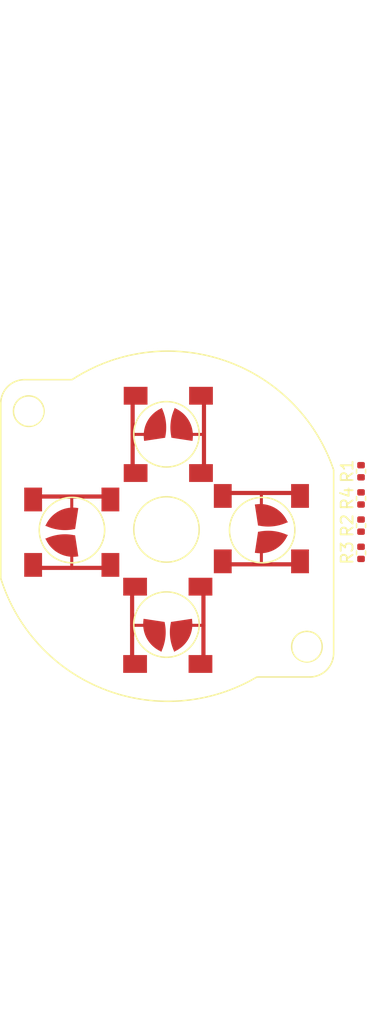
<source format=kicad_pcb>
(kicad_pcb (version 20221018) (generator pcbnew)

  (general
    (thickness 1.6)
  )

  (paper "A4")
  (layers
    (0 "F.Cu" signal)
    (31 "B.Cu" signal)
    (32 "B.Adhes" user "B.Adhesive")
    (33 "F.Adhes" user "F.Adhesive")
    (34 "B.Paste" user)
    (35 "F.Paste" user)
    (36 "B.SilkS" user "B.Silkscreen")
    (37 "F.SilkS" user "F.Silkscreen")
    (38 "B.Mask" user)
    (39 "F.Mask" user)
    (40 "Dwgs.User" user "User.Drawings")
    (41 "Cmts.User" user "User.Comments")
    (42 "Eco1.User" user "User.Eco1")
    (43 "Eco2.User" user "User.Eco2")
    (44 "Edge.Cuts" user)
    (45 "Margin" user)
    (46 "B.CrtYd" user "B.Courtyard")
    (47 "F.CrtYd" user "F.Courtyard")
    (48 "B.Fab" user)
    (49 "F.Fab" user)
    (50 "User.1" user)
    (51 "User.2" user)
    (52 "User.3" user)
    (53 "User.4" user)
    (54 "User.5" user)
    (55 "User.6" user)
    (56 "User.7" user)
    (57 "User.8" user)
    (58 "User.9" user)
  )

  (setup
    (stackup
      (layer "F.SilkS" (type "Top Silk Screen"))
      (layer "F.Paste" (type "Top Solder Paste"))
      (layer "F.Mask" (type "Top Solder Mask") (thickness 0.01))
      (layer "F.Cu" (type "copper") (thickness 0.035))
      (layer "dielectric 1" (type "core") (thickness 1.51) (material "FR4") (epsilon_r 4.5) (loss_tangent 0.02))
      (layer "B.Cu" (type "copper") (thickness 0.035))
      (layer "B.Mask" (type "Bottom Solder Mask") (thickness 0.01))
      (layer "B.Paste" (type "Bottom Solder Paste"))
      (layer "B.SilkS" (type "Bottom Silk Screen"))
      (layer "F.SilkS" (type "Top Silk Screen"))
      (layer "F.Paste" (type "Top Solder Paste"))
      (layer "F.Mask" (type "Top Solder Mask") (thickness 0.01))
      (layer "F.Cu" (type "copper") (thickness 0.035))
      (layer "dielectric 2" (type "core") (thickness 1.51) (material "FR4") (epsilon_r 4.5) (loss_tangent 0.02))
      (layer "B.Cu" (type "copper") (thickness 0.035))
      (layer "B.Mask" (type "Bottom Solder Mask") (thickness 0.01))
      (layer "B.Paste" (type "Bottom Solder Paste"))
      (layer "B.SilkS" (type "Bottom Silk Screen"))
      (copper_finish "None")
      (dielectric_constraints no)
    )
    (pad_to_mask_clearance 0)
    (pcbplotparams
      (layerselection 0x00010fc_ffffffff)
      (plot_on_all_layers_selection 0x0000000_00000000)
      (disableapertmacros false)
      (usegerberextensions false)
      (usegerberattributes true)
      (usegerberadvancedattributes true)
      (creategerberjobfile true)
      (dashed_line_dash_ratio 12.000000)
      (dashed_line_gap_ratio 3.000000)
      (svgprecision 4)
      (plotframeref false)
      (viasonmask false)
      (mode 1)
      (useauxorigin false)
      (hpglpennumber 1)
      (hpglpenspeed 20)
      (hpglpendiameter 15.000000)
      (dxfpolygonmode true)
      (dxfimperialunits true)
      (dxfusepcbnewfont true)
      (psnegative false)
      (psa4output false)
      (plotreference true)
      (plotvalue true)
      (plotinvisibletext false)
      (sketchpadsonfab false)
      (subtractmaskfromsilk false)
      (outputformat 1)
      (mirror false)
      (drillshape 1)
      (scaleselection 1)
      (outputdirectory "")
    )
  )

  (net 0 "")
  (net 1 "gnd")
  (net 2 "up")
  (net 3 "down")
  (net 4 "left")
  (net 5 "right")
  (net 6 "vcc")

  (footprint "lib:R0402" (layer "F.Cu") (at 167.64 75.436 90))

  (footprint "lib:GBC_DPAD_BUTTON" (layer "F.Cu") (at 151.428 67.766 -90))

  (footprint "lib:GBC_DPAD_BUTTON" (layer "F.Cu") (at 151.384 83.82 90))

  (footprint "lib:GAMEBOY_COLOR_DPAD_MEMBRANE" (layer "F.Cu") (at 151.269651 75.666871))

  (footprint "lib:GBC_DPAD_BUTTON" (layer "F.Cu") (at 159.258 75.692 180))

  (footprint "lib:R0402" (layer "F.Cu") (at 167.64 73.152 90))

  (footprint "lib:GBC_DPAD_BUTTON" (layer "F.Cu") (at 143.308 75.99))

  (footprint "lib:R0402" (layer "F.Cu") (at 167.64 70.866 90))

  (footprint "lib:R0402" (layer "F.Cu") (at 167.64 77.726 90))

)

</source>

※ ※ ※

Output a verbatim copy of the entries and skip the pictures.

▶ _Written answer_
<source format=kicad_pcb>
(kicad_pcb (version 20221018) (generator pcbnew)

  (general
    (thickness 1.6)
  )

  (paper "A4")
  (layers
    (0 "F.Cu" signal)
    (31 "B.Cu" signal)
    (32 "B.Adhes" user "B.Adhesive")
    (33 "F.Adhes" user "F.Adhesive")
    (34 "B.Paste" user)
    (35 "F.Paste" user)
    (36 "B.SilkS" user "B.Silkscreen")
    (37 "F.SilkS" user "F.Silkscreen")
    (38 "B.Mask" user)
    (39 "F.Mask" user)
    (40 "Dwgs.User" user "User.Drawings")
    (41 "Cmts.User" user "User.Comments")
    (42 "Eco1.User" user "User.Eco1")
    (43 "Eco2.User" user "User.Eco2")
    (44 "Edge.Cuts" user)
    (45 "Margin" user)
    (46 "B.CrtYd" user "B.Courtyard")
    (47 "F.CrtYd" user "F.Courtyard")
    (48 "B.Fab" user)
    (49 "F.Fab" user)
    (50 "User.1" user)
    (51 "User.2" user)
    (52 "User.3" user)
    (53 "User.4" user)
    (54 "User.5" user)
    (55 "User.6" user)
    (56 "User.7" user)
    (57 "User.8" user)
    (58 "User.9" user)
  )

  (setup
    (stackup
      (layer "F.SilkS" (type "Top Silk Screen"))
      (layer "F.Paste" (type "Top Solder Paste"))
      (layer "F.Mask" (type "Top Solder Mask") (thickness 0.01))
      (layer "F.Cu" (type "copper") (thickness 0.035))
      (layer "dielectric 1" (type "core") (thickness 1.51) (material "FR4") (epsilon_r 4.5) (loss_tangent 0.02))
      (layer "B.Cu" (type "copper") (thickness 0.035))
      (layer "B.Mask" (type "Bottom Solder Mask") (thickness 0.01))
      (layer "B.Paste" (type "Bottom Solder Paste"))
      (layer "B.SilkS" (type "Bottom Silk Screen"))
      (layer "F.SilkS" (type "Top Silk Screen"))
      (layer "F.Paste" (type "Top Solder Paste"))
      (layer "F.Mask" (type "Top Solder Mask") (thickness 0.01))
      (layer "F.Cu" (type "copper") (thickness 0.035))
      (layer "dielectric 2" (type "core") (thickness 1.51) (material "FR4") (epsilon_r 4.5) (loss_tangent 0.02))
      (layer "B.Cu" (type "copper") (thickness 0.035))
      (layer "B.Mask" (type "Bottom Solder Mask") (thickness 0.01))
      (layer "B.Paste" (type "Bottom Solder Paste"))
      (layer "B.SilkS" (type "Bottom Silk Screen"))
      (copper_finish "None")
      (dielectric_constraints no)
    )
    (pad_to_mask_clearance 0)
    (pcbplotparams
      (layerselection 0x00010fc_ffffffff)
      (plot_on_all_layers_selection 0x0000000_00000000)
      (disableapertmacros false)
      (usegerberextensions false)
      (usegerberattributes true)
      (usegerberadvancedattributes true)
      (creategerberjobfile true)
      (dashed_line_dash_ratio 12.000000)
      (dashed_line_gap_ratio 3.000000)
      (svgprecision 4)
      (plotframeref false)
      (viasonmask false)
      (mode 1)
      (useauxorigin false)
      (hpglpennumber 1)
      (hpglpenspeed 20)
      (hpglpendiameter 15.000000)
      (dxfpolygonmode true)
      (dxfimperialunits true)
      (dxfusepcbnewfont true)
      (psnegative false)
      (psa4output false)
      (plotreference true)
      (plotvalue true)
      (plotinvisibletext false)
      (sketchpadsonfab false)
      (subtractmaskfromsilk false)
      (outputformat 1)
      (mirror false)
      (drillshape 1)
      (scaleselection 1)
      (outputdirectory "")
    )
  )

  (net 0 "")
  (net 1 "gnd")
  (net 2 "up")
  (net 3 "down")
  (net 4 "left")
  (net 5 "right")
  (net 6 "vcc")

  (footprint "lib:R0402" (layer "F.Cu") (at 167.64 75.436 90))

  (footprint "lib:GBC_DPAD_BUTTON" (layer "F.Cu") (at 151.428 67.766 -90))

  (footprint "lib:GBC_DPAD_BUTTON" (layer "F.Cu") (at 151.384 83.82 90))

  (footprint "lib:GAMEBOY_COLOR_DPAD_MEMBRANE" (layer "F.Cu") (at 151.269651 75.666871))

  (footprint "lib:GBC_DPAD_BUTTON" (layer "F.Cu") (at 159.258 75.692 180))

  (footprint "lib:R0402" (layer "F.Cu") (at 167.64 73.152 90))

  (footprint "lib:GBC_DPAD_BUTTON" (layer "F.Cu") (at 143.308 75.99))

  (footprint "lib:R0402" (layer "F.Cu") (at 167.64 70.866 90))

  (footprint "lib:R0402" (layer "F.Cu") (at 167.64 77.726 90))

)

</source>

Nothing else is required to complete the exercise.